Synagogue in Casale Monferrato, Italy

The Synagogue of Casale Monferrato is an Orthodox Jewish congregation and synagogue, located at Vicolo Salomone Olper 44, in the Jewish quarter of Casale Monferrato, Province of Alessandria, in the region of Piedmont, Italy. Built in the Piedmontese Baroque and Mannerist styles, the synagogue was completed in 1595.

Partially devastated by Nazis during World War II, the synagogue fell into neglect. In 1968, the synagogue was restored and partially preserved as a Jewish museum. The synagogue was recognized as an Italian national treasure in 1969. The synagogue and museum are a magnificent example of Piedmontese Baroque architecture.

==History==
The synagogue was built in 1595 and is particularly known for its exquisite Baroque interior with walls and ceiling embellished with elaborate painting, carving and gilding. It is located in a narrow alleyway in the traditionally Jewish quarter of Casale Monferrato, which in the eighteenth century became the city’s ghetto. The plain building houses a clandestine synagogue, giving no indication of its purpose as a Jewish house of worship.

As in most early modern European synagogues, the synagogue was entered not directly from the street, but via a courtyard: both for reasons of security and to comply with laws requiring that the sound of Jewish worship not be audible by Christians.

The Casale Monferrato synagogue is one of the few synagogues that survived in Piedmont, which once had many.

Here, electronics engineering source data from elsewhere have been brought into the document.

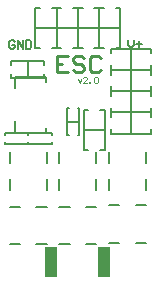
<source format=gto>
G04*
G04 #@! TF.GenerationSoftware,Altium Limited,Altium Designer,24.4.1 (13)*
G04*
G04 Layer_Color=65535*
%FSLAX44Y44*%
%MOMM*%
G71*
G04*
G04 #@! TF.SameCoordinates,620EA0B3-285C-493C-A982-72F243028F5E*
G04*
G04*
G04 #@! TF.FilePolarity,Positive*
G04*
G01*
G75*
%ADD10C,0.1500*%
%ADD11C,0.1270*%
%ADD12C,0.1200*%
%ADD13C,0.2540*%
%ADD14R,1.1000X2.6500*%
D10*
X-9080Y24930D02*
X-7810D01*
X-9080Y2070D02*
Y24930D01*
Y2070D02*
X-7810D01*
X-190D02*
X1080D01*
Y24930D01*
X-190D02*
X1080D01*
X-9080Y13500D02*
X1080D01*
X-42500Y51000D02*
Y65000D01*
X-28500Y51000D02*
Y54000D01*
X-56500Y51000D02*
X-28500D01*
X-56500D02*
Y54000D01*
Y62000D02*
Y65000D01*
X-28500D01*
Y62000D02*
Y65000D01*
X45000Y57500D02*
Y75500D01*
X62000Y71500D02*
Y75500D01*
X28000D02*
X62000D01*
X28000Y71500D02*
Y75500D01*
Y57500D02*
Y61500D01*
Y57500D02*
X62000D01*
Y61500D01*
X-62000Y2500D02*
Y4500D01*
X-42000D01*
Y2500D02*
Y4500D01*
Y-5500D02*
Y-3500D01*
X-62000Y-5500D02*
X-42000D01*
X-62000D02*
Y-3500D01*
X-36000Y76000D02*
X-32000D01*
X-36000D02*
Y110000D01*
X-32000D01*
X-22000D02*
X-18000D01*
Y76000D02*
Y110000D01*
X-22000Y76000D02*
X-18000D01*
X-36000Y93000D02*
X-18000D01*
X-18000Y76000D02*
X-14000D01*
X-18000D02*
Y110000D01*
X-14000D01*
X-4000D02*
X0D01*
Y76000D02*
Y110000D01*
X-4000Y76000D02*
X0D01*
X-18000Y93000D02*
X0D01*
Y76000D02*
X4000D01*
X0D02*
Y110000D01*
X4000D01*
X14000D02*
X18000D01*
Y76000D02*
Y110000D01*
X14000Y76000D02*
X18000D01*
X0Y93000D02*
X18000D01*
X18000Y76000D02*
X22000D01*
X18000D02*
Y110000D01*
X22000D01*
X32000D02*
X36000D01*
Y76000D02*
Y110000D01*
X32000Y76000D02*
X36000D01*
X18000Y93000D02*
X36000D01*
X62000Y3500D02*
Y7500D01*
X28000Y3500D02*
X62000D01*
X28000D02*
Y7500D01*
Y17500D02*
Y21500D01*
X62000D01*
Y17500D02*
Y21500D01*
X45000Y3500D02*
Y21500D01*
X62000D02*
Y25500D01*
X28000Y21500D02*
X62000D01*
X28000D02*
Y25500D01*
Y35500D02*
Y39500D01*
X62000D01*
Y35500D02*
Y39500D01*
X45000Y21500D02*
Y39500D01*
X62000Y39500D02*
Y43500D01*
X28000Y39500D02*
X62000D01*
X28000D02*
Y43500D01*
Y53500D02*
Y57500D01*
X62000D01*
Y53500D02*
Y57500D01*
X45000Y39500D02*
Y57500D01*
X5000Y-10000D02*
X9000D01*
X5000D02*
Y24000D01*
X9000D01*
X19000D02*
X23000D01*
Y-10000D02*
Y24000D01*
X19000Y-10000D02*
X23000D01*
X5000Y7000D02*
X23000D01*
X-22000Y2500D02*
Y4500D01*
X-42000D02*
X-22000D01*
X-42000Y2500D02*
Y4500D01*
Y-5500D02*
Y-3500D01*
Y-5500D02*
X-22000D01*
Y-3500D01*
X42500Y82998D02*
Y78333D01*
X44833Y76000D01*
X47165Y78333D01*
Y82998D01*
X49498Y79499D02*
X54163D01*
X51830Y81831D02*
Y77166D01*
X-53335Y81331D02*
X-54501Y82498D01*
X-56834D01*
X-58000Y81331D01*
Y76666D01*
X-56834Y75500D01*
X-54501D01*
X-53335Y76666D01*
Y78999D01*
X-55668D01*
X-51002Y75500D02*
Y82498D01*
X-46337Y75500D01*
Y82498D01*
X-44005D02*
Y75500D01*
X-40506D01*
X-39339Y76666D01*
Y81331D01*
X-40506Y82498D01*
X-44005D01*
D11*
X-27000Y4500D02*
Y8500D01*
X-53500Y4500D02*
X-27000D01*
X-53500D02*
Y14000D01*
X-27000Y47500D02*
Y51500D01*
X-53500D02*
X-27000D01*
X-53500Y42000D02*
Y51500D01*
X-57750Y-58250D02*
X-49000D01*
X-35000D02*
X-26250D01*
X-35000Y-89750D02*
X-26250D01*
X-57750D02*
X-49000D01*
X26250Y-57250D02*
X35000D01*
X49000D02*
X57750D01*
X49000Y-88750D02*
X57750D01*
X26250D02*
X35000D01*
X-15750Y-89750D02*
X-7000D01*
X7000D02*
X15750D01*
X7000Y-58250D02*
X15750D01*
X-15750D02*
X-7000D01*
X26250Y-43750D02*
Y-35000D01*
Y-21000D02*
Y-12250D01*
X57750Y-21000D02*
Y-12250D01*
Y-43750D02*
Y-35000D01*
X-15750Y-43750D02*
Y-35000D01*
Y-21000D02*
Y-12250D01*
X15750Y-21000D02*
Y-12250D01*
Y-43750D02*
Y-35000D01*
X-57750Y-43750D02*
Y-35000D01*
Y-21000D02*
Y-12250D01*
X-26250Y-21000D02*
Y-12250D01*
Y-43750D02*
Y-35000D01*
D12*
X-247Y49833D02*
X1419Y46501D01*
X3085Y49833D01*
X8084Y46501D02*
X4751D01*
X8084Y49833D01*
Y50666D01*
X7250Y51499D01*
X5584D01*
X4751Y50666D01*
X9750Y46501D02*
Y47334D01*
X10583D01*
Y46501D01*
X9750D01*
X13915Y50666D02*
X14748Y51499D01*
X16414D01*
X17247Y50666D01*
Y47334D01*
X16414Y46501D01*
X14748D01*
X13915Y47334D01*
Y50666D01*
D13*
X-8630Y69535D02*
X-17960D01*
Y55540D01*
X-8630D01*
X-17960Y62538D02*
X-13295D01*
X5366Y67203D02*
X3033Y69535D01*
X-1632D01*
X-3965Y67203D01*
Y64870D01*
X-1632Y62538D01*
X3033D01*
X5366Y60205D01*
Y57873D01*
X3033Y55540D01*
X-1632D01*
X-3965Y57873D01*
X19361Y67203D02*
X17029Y69535D01*
X12364D01*
X10031Y67203D01*
Y57873D01*
X12364Y55540D01*
X17029D01*
X19361Y57873D01*
D14*
X22500Y-104750D02*
D03*
X-22500Y-104750D02*
D03*
M02*

</source>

Others in or close to Monferrato and the Langhe include the Biella Synagogue, the Vercelli Synagogue, the Moncalvo Synagogue, and those of Asti, Alessandria, Chieri, Carmagnola, Cherasco, and Trino Vercellese.

In 1941, the synagogue was vandalized in the context of the Fascist persecution of Jews during World War II.

The synagogue is listed as a National Monument of Italy since the restoration works carried out in 1968.

==The museums==
The Jewish Art and History Museum, also known as the Museum of Silverware (Museo degli Argenti), was designed by Giulio Bourbon and is located in part in the former women’s gallery of the synagogue. On display are precious silver ceremonial objects and embroidered textiles, as well as artefacts related to Jewish festivals and domestic life.

The Museum of Lights (Museo dei Lumi) occupies an underground room formerly used for baking matzot and houses a growing collection of menorahs created by contemporary Jewish and non-Jewish artists including Elio Carmi, Emanuele Luzzati, Aldo Mondino, Gabriele Levy, Marco Porta, Tobia Ravà, Antonio Recalcati and David Gerstein.

==Archives==
The archives include historical documents relating to the story of Jewish life in Casale and Monferrato, a collection of wedding contracts (ketubot) written on parchment and often richly decorated with drawings and symbols, the community registers, and a range of books printed between 1600 and 1900.